Trump administration agencies didn’t bother to properly track the families they’ve been tearing apart at the southern border, the Government Accountability Office said in a new report, finding that officials failed to note that a number of children had arrived to the U.S. with their parents. “CBP policies require officers and agents to track any family separations,” the GAO said, “but we found that separations from June 2018 through March 2019 weren’t accurately tracked—and agents inconsistently recorded details.”
“GAO’s analysis of Border Patrol documents and data indicates that its agents have not accurately and consistently recorded family units and separations,” the report said. “GAO found Border Patrol did not initially record 14 of the 40 children as a member of a family unit (linked to a parent’s record) per Border Patrol policy, and thus did not record their subsequent family separation. GAO found an additional 10 children among the 40 whose family separations were not documented in Border Patrol’s data system as required by CBP policy during this period.”
“Border Patrol officials were unsure of the extent of these problems, and stated that, among other things, data-entry errors may have arisen due to demands on agents as the number of family unit apprehensions increased,” the report continued. “Thus, it is unclear the extent to which Border Patrol has accurate records of separated family unit members in its data system. Further, Border Patrol agents inconsistently recorded information about the reasons for and circumstances surrounding family separations on required forms.”
Previous government watchdog investigators have already confirmed they “found no evidence” of a supposed “central database” that Department of Homeland Security officials claimed connected separated parents and children. The negligence is criminal—and remember the administration wanted to go even further. The DHS inspector general said in a report last year that officials had planned to kidnap upward of 26,000 children before a federal judge’s June 2018 order blocked the “zero tolerance” policy. That report further said it was unable to confirm exactly how many children the administration took because officials failed to implement needed technology for tracking.
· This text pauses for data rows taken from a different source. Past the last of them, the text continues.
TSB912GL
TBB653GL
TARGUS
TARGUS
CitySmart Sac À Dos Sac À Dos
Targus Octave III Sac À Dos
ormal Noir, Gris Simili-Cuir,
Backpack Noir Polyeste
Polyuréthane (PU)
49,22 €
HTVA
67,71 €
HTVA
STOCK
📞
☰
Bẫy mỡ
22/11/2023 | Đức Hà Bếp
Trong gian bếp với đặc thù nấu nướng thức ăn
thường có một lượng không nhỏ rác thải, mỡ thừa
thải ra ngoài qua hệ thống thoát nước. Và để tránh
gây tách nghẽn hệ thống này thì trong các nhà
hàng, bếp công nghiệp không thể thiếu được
Earlier this year, Physicians for Human Rights said the policy constituted “cruel, inhuman, and degrading treatment” that rose “to the level of torture,” further concluding it was a form of enforced disappearance, “which is prohibited under international law in all circumstances,” they wrote. “In all cases documented by PHR, there was a period where parents were unaware of their children’s whereabouts, were not able to contact them and had no assurance of, or timeline for, eventual contact or reunification … parents who asked U.S. officials about the wellbeing and whereabouts of their children were not given answers for weeks and months at a time. The concealment and lack of contact points to the crime of enforced disappearance.”
“Not only was this administration’s family separation policy heartless—they bungled its implementation at every turn," House Homeland Security Committee chair Bennie Thompson told BuzzFeed News in response to the new GAO report. "The Acting DHS Secretary claims no children have been lost—but is withholding documents on this matter from Congress. It’s time for the Administration to come clean and provide these so we can get a full accounting of this policy.”